Counsel for the plaintiff said that he intended on asking the question again. Before he could even do so, Ms. Finke chimed in, "I feel I was speculating, I don't feel I was -- I don't feel what I said was correct." She then volunteered, "I was speculating"... "I mean, I don't have any hard evidence." She then repeated that same line. (Ex. A at 32). When asked again for the name of the person to whom she had referred in her earlier answers, she said "I don't have any hard evidence, and I misspoke." She conceded that she had "a few brokers in mind," but she had "speculated. I saw no hard evidence of anything."

When asked again for the name, she refused, taking her cue from Mr. O'Connor's argument that the question called for speculation: she said she would not answer, "because I was speculating. I absolutely saw no --" Before she could continue, Mr. O'Connor instructed her not to say anything else. Counsel for the plaintiff asked that O'Connor not cut off the witness while she was testifying.

Ms. Finke conceded that it certainly looked "kind of odd" for the sudden switch in her testimony coming as it did on the heels of her conference with Mr. O'Connor. But denied that it was because of instructions from O'Connor. Stymied, counsel for the plaintiff was forced to move on. When attempts to resolve the impasse with Mr. O'Connor were unavailing, the plaintiff filed the instant motion to compel.

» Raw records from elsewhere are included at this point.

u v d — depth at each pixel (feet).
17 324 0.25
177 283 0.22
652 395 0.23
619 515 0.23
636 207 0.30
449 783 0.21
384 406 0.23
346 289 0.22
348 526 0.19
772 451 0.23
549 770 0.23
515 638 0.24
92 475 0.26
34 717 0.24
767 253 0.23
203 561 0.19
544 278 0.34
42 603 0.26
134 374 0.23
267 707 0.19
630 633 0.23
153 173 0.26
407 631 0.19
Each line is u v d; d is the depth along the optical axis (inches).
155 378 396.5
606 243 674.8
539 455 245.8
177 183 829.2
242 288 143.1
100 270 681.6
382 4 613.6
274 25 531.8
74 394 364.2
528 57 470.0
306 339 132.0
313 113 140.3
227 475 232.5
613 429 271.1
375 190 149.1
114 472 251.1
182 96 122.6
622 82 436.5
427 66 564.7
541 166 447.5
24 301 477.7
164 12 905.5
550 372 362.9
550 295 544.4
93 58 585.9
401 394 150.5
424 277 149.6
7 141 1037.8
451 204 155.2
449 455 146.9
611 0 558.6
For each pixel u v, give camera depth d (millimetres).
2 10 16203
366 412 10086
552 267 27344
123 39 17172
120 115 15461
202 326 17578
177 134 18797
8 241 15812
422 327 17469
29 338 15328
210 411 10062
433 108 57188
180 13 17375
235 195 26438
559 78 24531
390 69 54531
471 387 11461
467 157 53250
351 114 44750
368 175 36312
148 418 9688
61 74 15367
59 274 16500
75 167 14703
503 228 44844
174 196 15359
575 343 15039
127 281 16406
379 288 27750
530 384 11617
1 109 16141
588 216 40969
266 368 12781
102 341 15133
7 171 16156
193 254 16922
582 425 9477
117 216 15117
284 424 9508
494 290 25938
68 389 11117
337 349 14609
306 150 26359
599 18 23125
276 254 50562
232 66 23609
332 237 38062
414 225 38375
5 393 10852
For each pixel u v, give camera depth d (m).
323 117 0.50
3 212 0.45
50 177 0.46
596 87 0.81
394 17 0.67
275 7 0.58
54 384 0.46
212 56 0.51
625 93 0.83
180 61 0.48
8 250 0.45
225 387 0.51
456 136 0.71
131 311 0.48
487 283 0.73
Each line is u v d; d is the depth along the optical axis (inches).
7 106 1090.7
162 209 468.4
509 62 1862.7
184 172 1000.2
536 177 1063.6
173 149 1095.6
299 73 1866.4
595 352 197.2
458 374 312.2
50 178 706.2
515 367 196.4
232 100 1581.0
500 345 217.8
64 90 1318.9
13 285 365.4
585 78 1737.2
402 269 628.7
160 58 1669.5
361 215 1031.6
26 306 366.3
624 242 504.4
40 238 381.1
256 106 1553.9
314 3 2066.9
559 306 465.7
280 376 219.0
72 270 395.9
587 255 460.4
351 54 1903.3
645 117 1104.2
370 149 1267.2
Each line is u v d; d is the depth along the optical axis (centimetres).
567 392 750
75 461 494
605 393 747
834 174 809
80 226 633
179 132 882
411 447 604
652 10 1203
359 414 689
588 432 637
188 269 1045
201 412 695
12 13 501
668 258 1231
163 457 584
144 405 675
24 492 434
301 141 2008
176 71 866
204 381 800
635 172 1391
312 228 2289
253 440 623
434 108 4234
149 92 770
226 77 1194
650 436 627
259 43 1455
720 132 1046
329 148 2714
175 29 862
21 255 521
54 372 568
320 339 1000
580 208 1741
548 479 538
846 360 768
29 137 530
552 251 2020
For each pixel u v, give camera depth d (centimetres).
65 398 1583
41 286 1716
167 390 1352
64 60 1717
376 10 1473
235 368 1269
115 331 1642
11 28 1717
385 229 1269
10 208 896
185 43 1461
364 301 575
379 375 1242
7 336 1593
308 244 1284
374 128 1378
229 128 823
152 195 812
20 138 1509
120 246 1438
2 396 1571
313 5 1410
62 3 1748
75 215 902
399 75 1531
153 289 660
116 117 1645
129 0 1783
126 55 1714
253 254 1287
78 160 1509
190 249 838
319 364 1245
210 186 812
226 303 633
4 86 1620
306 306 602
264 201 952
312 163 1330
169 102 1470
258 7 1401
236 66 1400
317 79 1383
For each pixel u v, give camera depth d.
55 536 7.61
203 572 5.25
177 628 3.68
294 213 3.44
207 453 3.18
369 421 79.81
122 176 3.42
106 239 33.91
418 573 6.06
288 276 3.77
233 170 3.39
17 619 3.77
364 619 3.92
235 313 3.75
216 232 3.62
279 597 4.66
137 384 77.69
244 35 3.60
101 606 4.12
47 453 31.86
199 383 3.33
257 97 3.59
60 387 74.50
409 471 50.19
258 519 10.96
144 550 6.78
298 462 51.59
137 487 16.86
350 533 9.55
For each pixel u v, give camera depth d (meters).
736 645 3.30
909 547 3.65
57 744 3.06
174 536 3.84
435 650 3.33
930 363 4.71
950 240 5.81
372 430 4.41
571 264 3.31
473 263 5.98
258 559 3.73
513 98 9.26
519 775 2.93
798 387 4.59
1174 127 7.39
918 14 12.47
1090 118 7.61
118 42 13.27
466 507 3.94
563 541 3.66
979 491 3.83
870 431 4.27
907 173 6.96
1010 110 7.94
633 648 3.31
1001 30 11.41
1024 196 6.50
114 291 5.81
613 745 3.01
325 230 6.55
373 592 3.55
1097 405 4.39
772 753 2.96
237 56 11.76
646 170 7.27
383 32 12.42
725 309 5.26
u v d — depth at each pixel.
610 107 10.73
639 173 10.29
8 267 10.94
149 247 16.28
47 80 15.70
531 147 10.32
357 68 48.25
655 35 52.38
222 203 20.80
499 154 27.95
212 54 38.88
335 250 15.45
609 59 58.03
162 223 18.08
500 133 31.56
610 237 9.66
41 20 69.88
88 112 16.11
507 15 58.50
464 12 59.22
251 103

The conduct reflected on the record of the deposition is indefensible. Even Mr. O'Connor's stand-in at the motion today, while attempting to defend what occurred and denying that there was any impropriety, because "he knows Mr. O'Connor," conceded that it was difficult to try to defend what had occurred. Of course, overt instructions to a witness not to answer a question are improper absent a claim of privilege. See Redwood v. Dobson, 476 F.3d 462, 468 (7th Cir. 2007). What occurred here is worse. Ms. Finke's testimony was clear and unequivocal. She had someone in mind who she believed may have taken a kickback. The examiner was entitled to know who that person was. Whether she was mistaken or not is quite beside the point, and Mr. O'Connor's and Ms. Finke's insistence that she was excused from answering because she did not have "hard evidence" is beside the point and no competent lawyer could have thought otherwise. Subtle evasions of this prohibition are equally forbidden. And coaching a witness during the deposition is prohibited. See e.g., Woods v. Ramsey, 199 F.3d 437 (5th Cir. 1999); Lee v. Wal-Mart Stores, Inc., 2011 WL 796784 (E.D.Va. 2011).

But the most disturbing aspect of what occurred is Mr. O'Connor's interruption during a critical point in the questioning and deciding that he and his client were going to confer outside the deposition room. No explanation was given for this behavior and none is apparent beyond an attempt to prevent Ms. Finke from identifying the person whom she though may have been involved in a kickback and to whom she had referenced in her earlier answers. The ensuing conference lasted for almost a half hour. Not surprisingly, when the deposition resumed, Ms. Finke's testimony underwent a radical change. "The mind of justice, not merely its eyes, would have to be blind to attribute such an occurrence to mere fortuity."Avery v. Georgia, 345 U.S. 559, 564 (1953) (Frankfurter, J., concurring). .

The question now is what is to be done. The first thing, of course, is to resume the deposition under judicial supervision. That will occur in my courtroom as soon as a date is arranged with Ms. Finke. But it must occur within 14 days. Second, the obvious question is whether there is a privilege that may be asserted at the continued deposition regarding what Mr. O'Connor told Ms. Finke about the particular question that are the subject of the instant motion. If Mr. O'Connor's efforts were designed to prevent disclosure of relevant information by causing the witness not to answer the rather simple questions being posed to her and to give a pretextual reason for not doing so, there may be no attorney-client privilege that can be asserted. The crime-fraud exception may apply. Some courts have held that in circumstances like this, the discussion is not covered by the attorney-client privilege at all, and that the deposing attorney is entitled to inquire about the content thereof. Plaisted, 210 F.R.D. at 535.

At a minimum, an in camera conference with Ms. Finke and her lawyer is in order. Chassen v. Fidelity Nat. Financial, Inc., 2011 WL 723128, 1 (D.N.J. 2011)("Since improper coaching of a deponent during a short deposition break may undermine the truthfulness of the deposition testimony, the questioning of Ms. Hoffman as ordered by Magistrate Judge Salas is appropriate."). That will occur on the record at a date to be scheduled. Whether there will be a need for further action need not now be determined.